Elbow Tendinopathies: Triceps Tendon Rupture and Snapping

Anatomy

The anatomy of the attachment of the triceps has not been thoroughly studied. Confluence of the three heads forms a common tendon that inserts at the olecranon with a footprint that is about 2 cm in diameter ( Fig. 65.1 ). Medial and, more importantly, lateral expansion in the form of the anconeus provide some active extension, which makes the diagnosis somewhat difficult due to the residual extension strength that exists, even with complete rupture of the central tendon.

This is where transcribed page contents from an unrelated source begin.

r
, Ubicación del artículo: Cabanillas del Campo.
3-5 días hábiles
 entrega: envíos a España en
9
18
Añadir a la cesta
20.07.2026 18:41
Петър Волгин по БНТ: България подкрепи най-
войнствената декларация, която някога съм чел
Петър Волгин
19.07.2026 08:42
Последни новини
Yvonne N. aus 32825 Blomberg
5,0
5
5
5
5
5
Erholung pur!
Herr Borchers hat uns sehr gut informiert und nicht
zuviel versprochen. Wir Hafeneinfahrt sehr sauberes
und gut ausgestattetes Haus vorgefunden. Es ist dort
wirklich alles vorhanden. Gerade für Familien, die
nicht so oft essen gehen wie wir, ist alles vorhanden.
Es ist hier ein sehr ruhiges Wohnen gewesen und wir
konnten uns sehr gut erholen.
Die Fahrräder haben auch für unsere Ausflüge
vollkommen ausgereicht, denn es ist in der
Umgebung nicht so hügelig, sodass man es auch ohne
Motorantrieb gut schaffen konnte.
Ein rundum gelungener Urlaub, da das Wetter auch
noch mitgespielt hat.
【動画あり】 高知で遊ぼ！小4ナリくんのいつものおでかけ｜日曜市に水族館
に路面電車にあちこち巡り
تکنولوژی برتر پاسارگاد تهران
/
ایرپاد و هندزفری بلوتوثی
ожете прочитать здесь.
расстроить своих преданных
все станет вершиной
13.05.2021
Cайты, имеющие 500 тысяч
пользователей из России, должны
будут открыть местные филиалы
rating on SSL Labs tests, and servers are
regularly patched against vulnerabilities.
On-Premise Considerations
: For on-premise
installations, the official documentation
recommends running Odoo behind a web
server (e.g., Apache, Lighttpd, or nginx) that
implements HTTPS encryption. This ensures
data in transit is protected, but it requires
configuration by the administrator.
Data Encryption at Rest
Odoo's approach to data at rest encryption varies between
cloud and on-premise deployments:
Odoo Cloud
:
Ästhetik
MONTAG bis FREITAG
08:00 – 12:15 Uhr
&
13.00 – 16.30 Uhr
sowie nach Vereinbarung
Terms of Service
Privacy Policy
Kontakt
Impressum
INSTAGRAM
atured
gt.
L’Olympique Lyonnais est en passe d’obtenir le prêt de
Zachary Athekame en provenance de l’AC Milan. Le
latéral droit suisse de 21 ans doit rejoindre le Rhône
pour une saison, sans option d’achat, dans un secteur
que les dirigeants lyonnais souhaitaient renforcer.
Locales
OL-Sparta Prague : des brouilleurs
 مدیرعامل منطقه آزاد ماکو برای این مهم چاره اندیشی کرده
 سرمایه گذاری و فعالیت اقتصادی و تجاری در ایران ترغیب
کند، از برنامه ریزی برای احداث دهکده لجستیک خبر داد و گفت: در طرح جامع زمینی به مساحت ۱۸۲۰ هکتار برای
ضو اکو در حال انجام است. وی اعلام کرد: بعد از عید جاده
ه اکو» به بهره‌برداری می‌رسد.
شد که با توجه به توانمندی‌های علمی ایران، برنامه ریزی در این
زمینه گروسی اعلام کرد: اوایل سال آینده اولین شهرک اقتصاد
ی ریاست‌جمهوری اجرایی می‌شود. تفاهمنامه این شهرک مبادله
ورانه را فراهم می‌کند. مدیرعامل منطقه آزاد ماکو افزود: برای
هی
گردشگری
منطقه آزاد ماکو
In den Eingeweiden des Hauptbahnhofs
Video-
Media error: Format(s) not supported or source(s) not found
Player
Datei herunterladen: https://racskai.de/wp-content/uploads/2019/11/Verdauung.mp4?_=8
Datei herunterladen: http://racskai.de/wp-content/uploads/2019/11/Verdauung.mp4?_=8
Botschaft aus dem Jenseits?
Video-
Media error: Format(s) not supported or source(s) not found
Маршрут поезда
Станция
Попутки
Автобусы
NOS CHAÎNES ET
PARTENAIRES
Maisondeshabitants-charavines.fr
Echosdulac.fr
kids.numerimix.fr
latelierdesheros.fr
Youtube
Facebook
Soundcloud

Demographics and Pathology

Triceps tendon rupture is a rare situation, representing less than 1% of all tendon injuries. Hence a high index of suspicion is required to make an early diagnosis. The male-to-female ratio is 7 : 1, and the dominant extremity is affected approximately 60% of the time. In the largest series to date, the average age of injury was 47 years old, but rupture has also been reported in a large spectrum of age, ranging from children and adolescents in whom the olecranon physis has just closed to individuals in the eighth decade of life. Injury to the extensor mechanism may be in one of three locations. The typical injury pattern is avulsion of the tendon, and though greater than 90% of the injuries occur at the olecranon, the entire mechanism is rarely disrupted. Detachment of the central third of the tendon is the most common lesion. Failure at the musculotendinous junction has occasionally been reported.

History

Triceps tendon injuries usually occur in the fourth to fifth decades of life and may be associated with predisposing conditions. These include chronic olecranon bursitis, systemic disease, such as renal osteodystrophy or secondary hyperparathyroidism, systemic lupus erythematosus, chronic acidosis, Marfan syndrome, and osteogenesis imperfect tarda. Medications such as steroids and fluoroquinolone can cause tendinopathy and thus increase the risk of tendon rupture. Musculotendinous junction injuries are associated with diabetes. With underlying or predisposing pathology, these patients may report minimal trauma but with some prodromal symptoms.

The mechanism of injury is typically an eccentric load applied to the triceps tendon; blunt or penetrating trauma to the posterior elbow is less commonly reported.

The athletic population is also at risk for triceps injuries, especially in powerlifters/bodybuilders and handball players. The injury in the athletic population is commonly due to overuse. Anabolic steroid abuse, errors in technique, and skeletal immaturity place the bodybuilder at an increased risk of rupture. The injury in the powerlifter population may be associated with a hematoma and can cause ulnar nerve compression. Overuse injuries can also be seen in patients who are wheelchair or transfer dependent.

Triceps rupture is less commonly reported after fractures, often related to exposure of fixation. Finally, deficiency or rupture of the triceps mechanism after total elbow replacement, especially after infection, is common and is discussed elsewhere in this book (see Chapter 102 ).

Pathology

Greater than 90% of the injuries occur at the olecranon, and the entire mechanism is rarely disrupted. Detachment of the central third of the tendon is the most common lesion. Failure at the musculotendinous junction has occasionally been reported.

Associated injuries have also been reported. Several instances of concurrent fracture of the radial head have been noted, and a report of six such injuries suggests that the association may be more common than is appreciated. One of the authors (RvR) has treated a case of triceps tendon rupture with a concomitant capitellar injury, and a report of a distal radius fracture along with fracture of the radial head supports one mechanism of injury being a fall on the outstretched hand.

Diagnosis of Acute Ruptures

In the acute rupture, a history of acute pain and weakness in extension with swelling, bruising, or ecchymosis seen on inspection is the most reliable method of making this diagnosis. Patients usually report a mechanism consistent with an eccentric load suddenly placed on the triceps, though with certain predisposing conditions a low-energy mechanism may precipitate the rupture. Typically there is no deformity evident from gross inspection because the medial and lateral extensions of the extensor mechanism usually remain intact. Occasionally a defect will be observed at the site of attachment ( Fig. 65.2 ). The pain from a partial rupture usually does not cause major functional limitations. Hence the presentation may be delayed for days, weeks, or months, and occasionally after the partial rupture progresses to a complete rupture.

Palpation focuses on the central tendinous attachment and will reveal a deficiency with full ruptures. In the acute setting this will be variably painful so it must be done gently. If the rupture is partial thickness a defect may not be present. Further examination usually demonstrates a full arc with minimal pain, especially with passive motion. However, full flexion usually does elicit pain. In a full-thickness rupture, extension against gravity or resistance will be very difficult or impossible and is painful. If weakness is not obvious, resisted extension with the elbow flexed past 90 degrees and comparison with the opposite extremity is helpful to define the deficiency. Finally, a modified Thompson test used for Achilles tears can be performed by squeezing the triceps muscle with the forearm supported. Lack of extension is suggestive of the diagnosis.